The saying goes ‘we write what we know’ and I know this pain well. From it, my book, HERESY, was born. The world the book is set in, Arcadia, is a world where being different is HERESY, and heresy is DEATH.
One of the main characters, Shiloh Haven, knows this well. As he daughter of heretics, she’s always known she doesn’t belong. So she’s made a game of portraying exactly what Arcadia wants her to be, all in the name of survival--until she’s forced between living this life of charade or saving the people she loves.
Jacob Osgood is the rebellious son of an Arcadian leader who wants to be free, but feels just as trapped in his role as his father’s puppet. So he rebels in small ways--parties and reckless behavior--until he finds a way that he might actually be able to fight back...and a reason beyond himself to do it.

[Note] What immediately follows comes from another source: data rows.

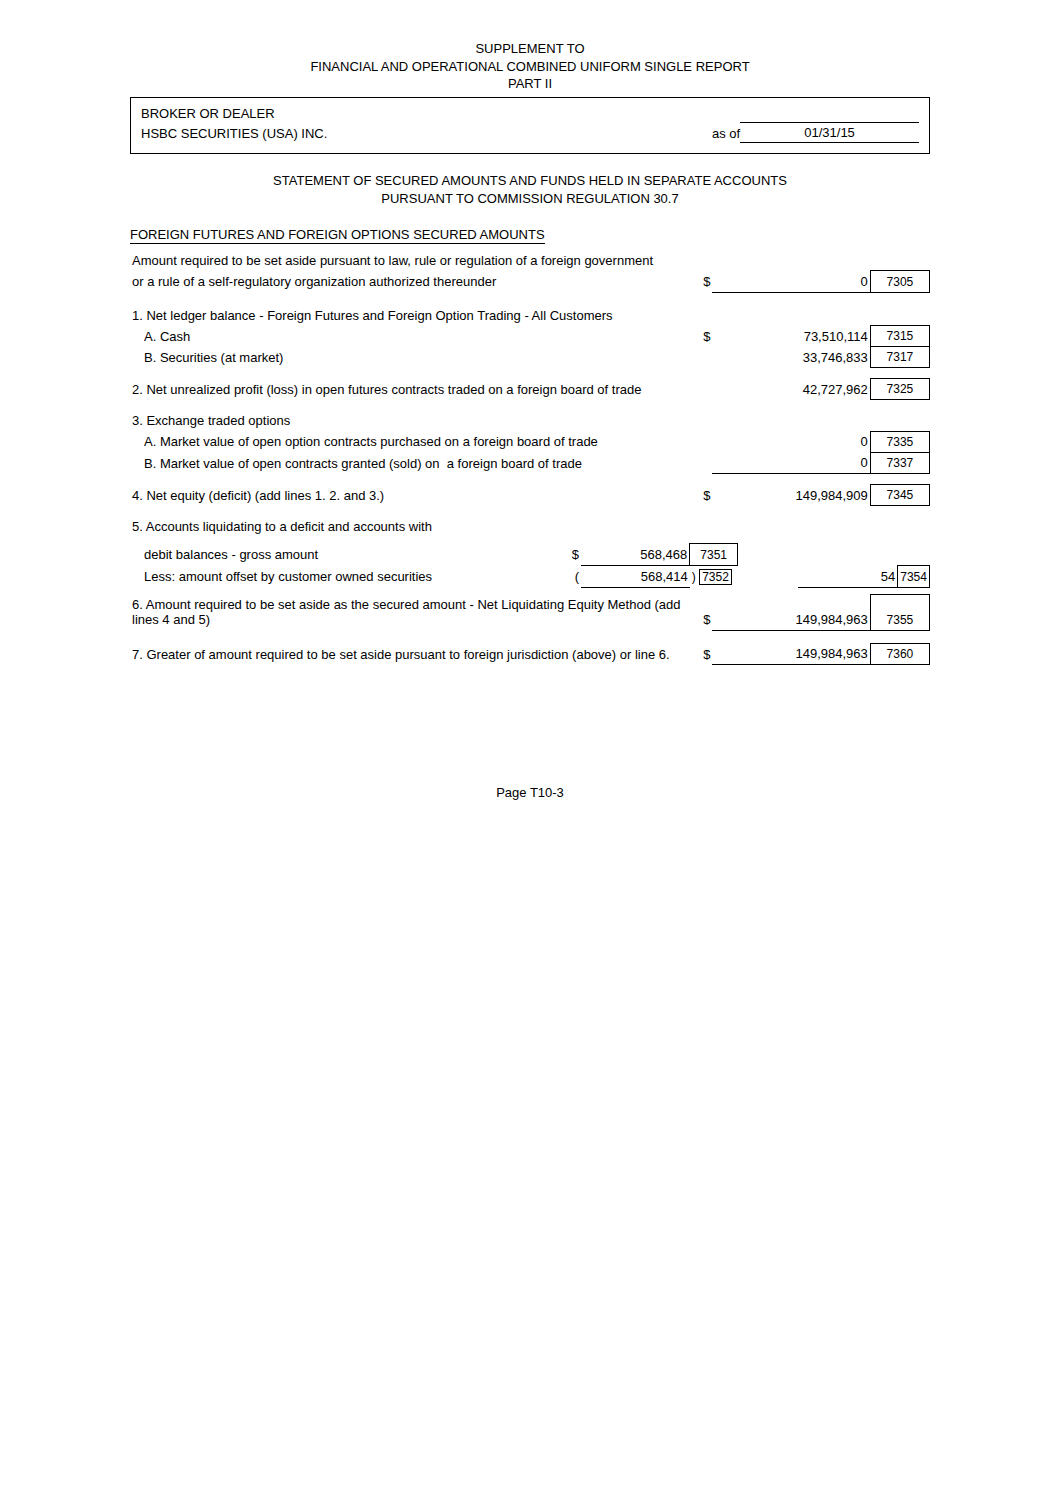SUPPLEMENT TO
FINANCIAL AND OPERATIONAL COMBINED UNIFORM SINGLE REPORT
PART II
| BROKER OR DEALER | | |
| HSBC SECURITIES (USA) INC. | as of | 01/31/15 |
STATEMENT OF SECURED AMOUNTS AND FUNDS HELD IN SEPARATE ACCOUNTS
PURSUANT TO COMMISSION REGULATION 30.7
FOREIGN FUTURES AND FOREIGN OPTIONS SECURED AMOUNTS
| Amount required to be set aside pursuant to law, rule or regulation of a foreign government | | | |
| or a rule of a self-regulatory organization authorized thereunder | $ | 0 | 7305 |
| 1. Net ledger balance - Foreign Futures and Foreign Option Trading - All Customers | | | |
| A. Cash | $ | 73,510,114 | 7315 |
| B. Securities (at market) | | 33,746,833 | 7317 |
| 2. Net unrealized profit (loss) in open futures contracts traded on a foreign board of trade | | 42,727,962 | 7325 |
| 3. Exchange traded options | | | |
| A. Market value of open option contracts purchased on a foreign board of trade | | 0 | 7335 |
| B. Market value of open contracts granted (sold) on a foreign board of trade | | 0 | 7337 |
| 4. Net equity (deficit) (add lines 1. 2. and 3.) | $ | 149,984,909 | 7345 |
| 5. Accounts liquidating to a deficit and accounts with | | | |
| debit balances - gross amount | $ | 568,468 | 7351 | | | |
| Less: amount offset by customer owned securities | ( | 568,414 | ) 7352 | | 54 | 7354 |
| 6. Amount required to be set aside as the secured amount - Net Liquidating Equity Method (add lines 4 and 5) | $ | 149,984,963 | 7355 |
| 7. Greater of amount required to be set aside pursuant to foreign jurisdiction (above) or line 6. | $ | 149,984,963 | 7360 |
Page T10-3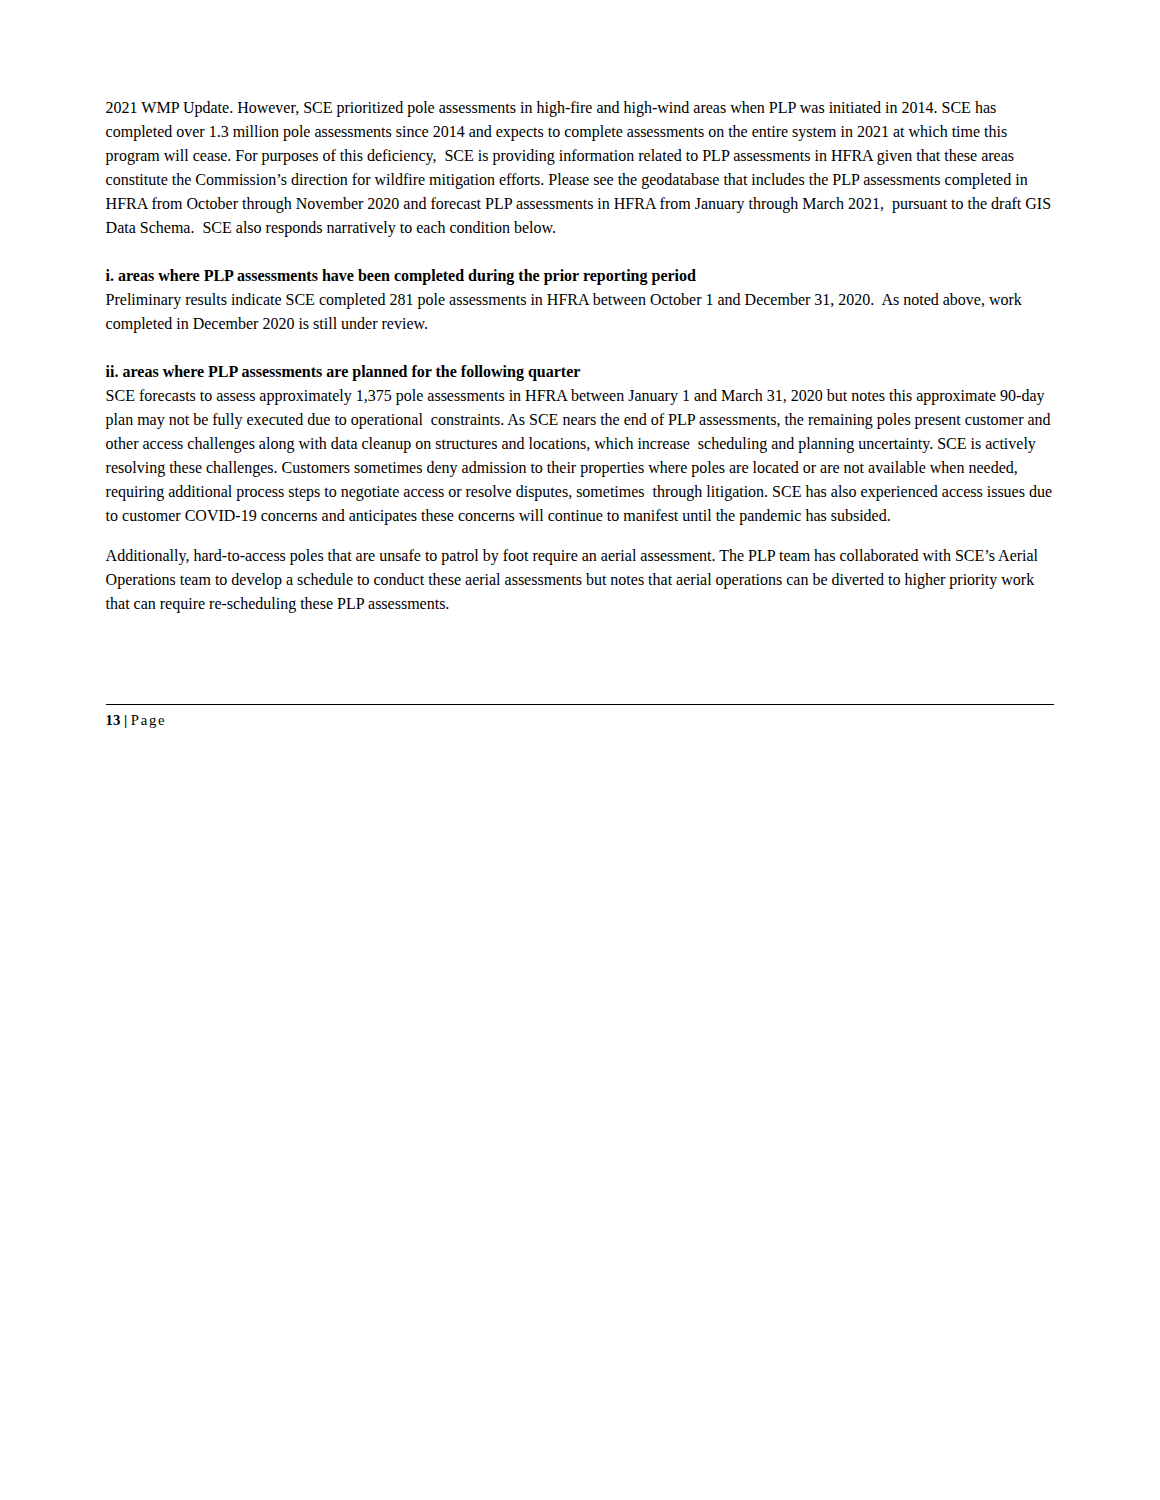2021 WMP Update. However, SCE prioritized pole assessments in high-fire and high-wind areas when PLP was initiated in 2014. SCE has completed over 1.3 million pole assessments since 2014 and expects to complete assessments on the entire system in 2021 at which time this program will cease. For purposes of this deficiency, SCE is providing information related to PLP assessments in HFRA given that these areas constitute the Commission’s direction for wildfire mitigation efforts. Please see the geodatabase that includes the PLP assessments completed in HFRA from October through November 2020 and forecast PLP assessments in HFRA from January through March 2021, pursuant to the draft GIS Data Schema. SCE also responds narratively to each condition below.
i. areas where PLP assessments have been completed during the prior reporting period
Preliminary results indicate SCE completed 281 pole assessments in HFRA between October 1 and December 31, 2020. As noted above, work completed in December 2020 is still under review.
ii. areas where PLP assessments are planned for the following quarter
SCE forecasts to assess approximately 1,375 pole assessments in HFRA between January 1 and March 31, 2020 but notes this approximate 90-day plan may not be fully executed due to operational constraints. As SCE nears the end of PLP assessments, the remaining poles present customer and other access challenges along with data cleanup on structures and locations, which increase scheduling and planning uncertainty. SCE is actively resolving these challenges. Customers sometimes deny admission to their properties where poles are located or are not available when needed, requiring additional process steps to negotiate access or resolve disputes, sometimes through litigation. SCE has also experienced access issues due to customer COVID-19 concerns and anticipates these concerns will continue to manifest until the pandemic has subsided.
Additionally, hard-to-access poles that are unsafe to patrol by foot require an aerial assessment. The PLP team has collaborated with SCE’s Aerial Operations team to develop a schedule to conduct these aerial assessments but notes that aerial operations can be diverted to higher priority work that can require re-scheduling these PLP assessments.
13 | Page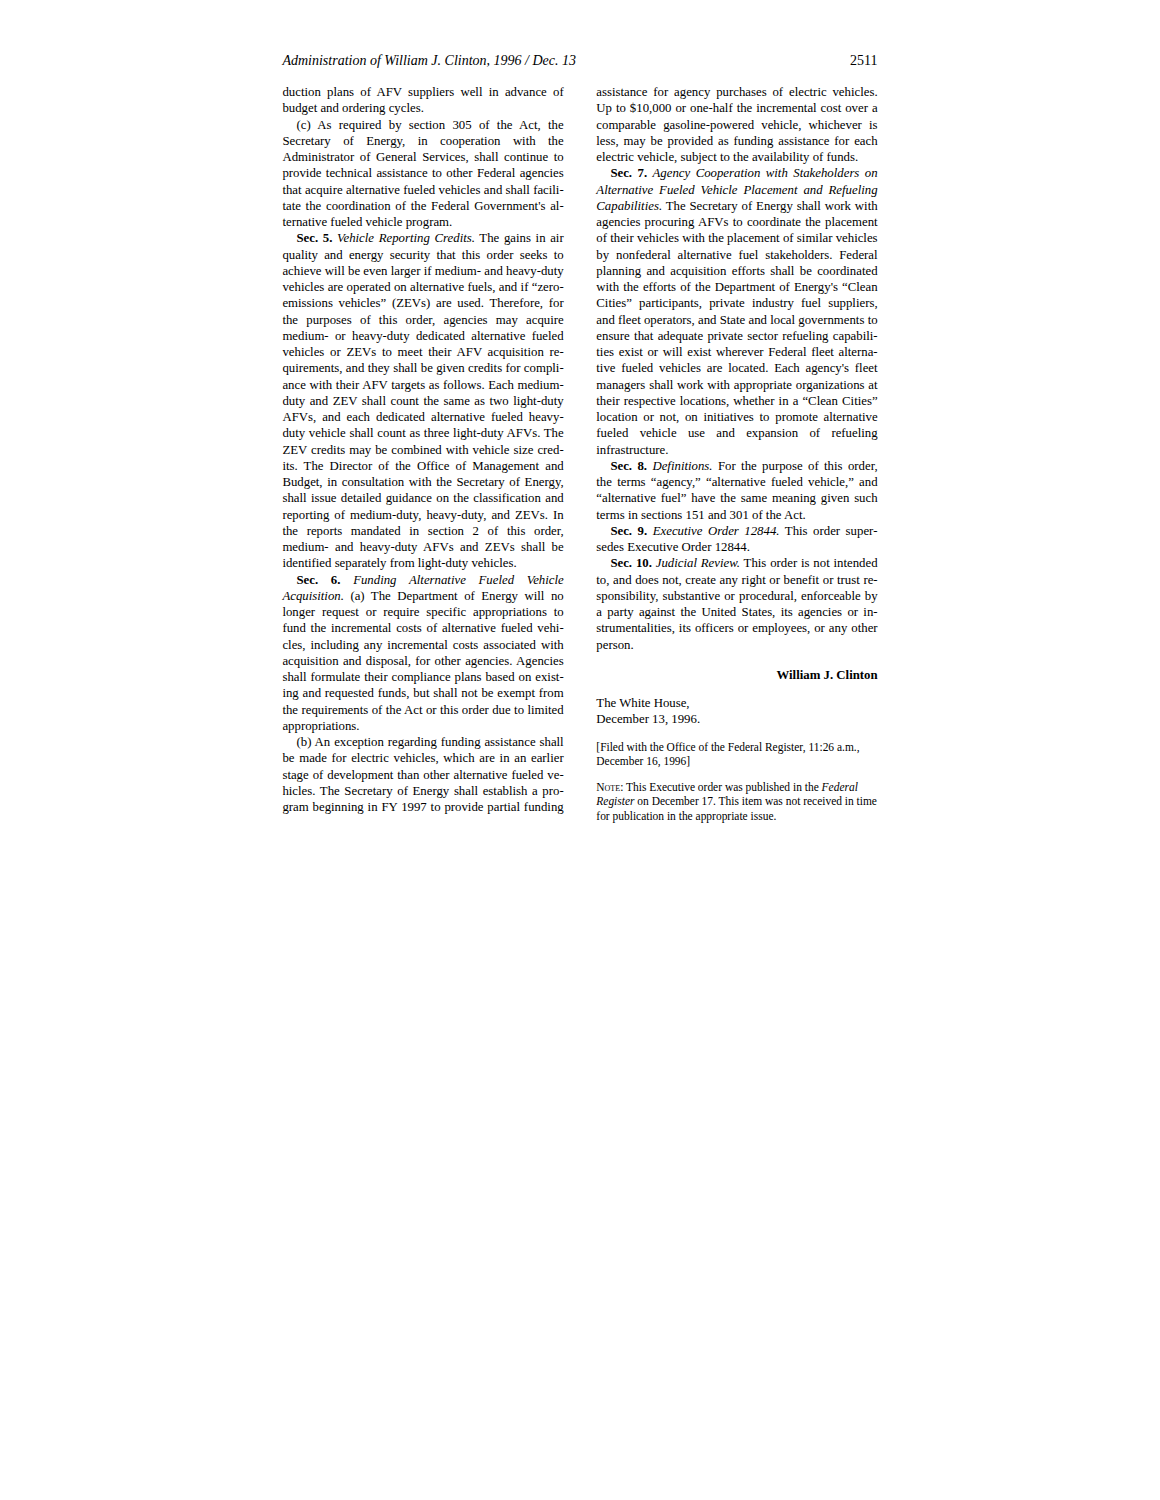Administration of William J. Clinton, 1996 / Dec. 13 2511
duction plans of AFV suppliers well in advance of budget and ordering cycles.
(c) As required by section 305 of the Act, the Secretary of Energy, in cooperation with the Administrator of General Services, shall continue to provide technical assistance to other Federal agencies that acquire alternative fueled vehicles and shall facilitate the coordination of the Federal Government's alternative fueled vehicle program.
Sec. 5. Vehicle Reporting Credits. The gains in air quality and energy security that this order seeks to achieve will be even larger if medium- and heavy-duty vehicles are operated on alternative fuels, and if “zero-emissions vehicles” (ZEVs) are used. Therefore, for the purposes of this order, agencies may acquire medium- or heavy-duty dedicated alternative fueled vehicles or ZEVs to meet their AFV acquisition requirements, and they shall be given credits for compliance with their AFV targets as follows. Each medium-duty and ZEV shall count the same as two light-duty AFVs, and each dedicated alternative fueled heavy-duty vehicle shall count as three light-duty AFVs. The ZEV credits may be combined with vehicle size credits. The Director of the Office of Management and Budget, in consultation with the Secretary of Energy, shall issue detailed guidance on the classification and reporting of medium-duty, heavy-duty, and ZEVs. In the reports mandated in section 2 of this order, medium- and heavy-duty AFVs and ZEVs shall be identified separately from light-duty vehicles.
Sec. 6. Funding Alternative Fueled Vehicle Acquisition. (a) The Department of Energy will no longer request or require specific appropriations to fund the incremental costs of alternative fueled vehicles, including any incremental costs associated with acquisition and disposal, for other agencies. Agencies shall formulate their compliance plans based on existing and requested funds, but shall not be exempt from the requirements of the Act or this order due to limited appropriations.
(b) An exception regarding funding assistance shall be made for electric vehicles, which are in an earlier stage of development than other alternative fueled vehicles. The Secretary of Energy shall establish a program beginning in FY 1997 to provide partial funding assistance for agency purchases of electric vehicles. Up to $10,000 or one-half the incremental cost over a comparable gasoline-powered vehicle, whichever is less, may be provided as funding assistance for each electric vehicle, subject to the availability of funds.
Sec. 7. Agency Cooperation with Stakeholders on Alternative Fueled Vehicle Placement and Refueling Capabilities. The Secretary of Energy shall work with agencies procuring AFVs to coordinate the placement of their vehicles with the placement of similar vehicles by nonfederal alternative fuel stakeholders. Federal planning and acquisition efforts shall be coordinated with the efforts of the Department of Energy's “Clean Cities” participants, private industry fuel suppliers, and fleet operators, and State and local governments to ensure that adequate private sector refueling capabilities exist or will exist wherever Federal fleet alternative fueled vehicles are located. Each agency's fleet managers shall work with appropriate organizations at their respective locations, whether in a “Clean Cities” location or not, on initiatives to promote alternative fueled vehicle use and expansion of refueling infrastructure.
Sec. 8. Definitions. For the purpose of this order, the terms “agency,” “alternative fueled vehicle,” and “alternative fuel” have the same meaning given such terms in sections 151 and 301 of the Act.
Sec. 9. Executive Order 12844. This order supersedes Executive Order 12844.
Sec. 10. Judicial Review. This order is not intended to, and does not, create any right or benefit or trust responsibility, substantive or procedural, enforceable by a party against the United States, its agencies or instrumentalities, its officers or employees, or any other person.
William J. Clinton
The White House,
December 13, 1996.
[Filed with the Office of the Federal Register, 11:26 a.m., December 16, 1996]
Note: This Executive order was published in the Federal Register on December 17. This item was not received in time for publication in the appropriate issue.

But being something other than what they’re told to be may very well cost their lives.
I hope that you will read their journey, but mostly, I hope you will learn the lesson that I spent decades learning. If you are not truly being you, then you don’t belong there. It isn’t true belonging. It’s a cheap counterfeit. And there is nothing--nothing--more important than being yourself.
So here is my new definition of heretic...
heretic
n, someone who dares to be different or, really, just to be themselves in a world that tries to make them into something else.
And I hope when given the choice between fitting in and being unapologetically, fearlessly, recklessly you, I hope you choose to be YOU (because who you are is perfect). I hope you’re brave enough to love who you love and believe what you believe. I hope you kiss that boy or rock that hijab. I hope you choose to BE A HERETIC.
C.
A. Campbell hails from Kansas City (The Missouri side, if you
please), where she shares her writing space with her husband and
three ridiculous dogs. She splits her time between writing, saving
tiny lives, and teaching students how not to kill people as a
neonatal intensive care nurse and nurse educator. When she’s not
working, she can be found (likely, in her pajamas) making things out
of yarn, listening to a true crime podcast, or yelling at medical
errors in television shows. Heresy is her debut novel.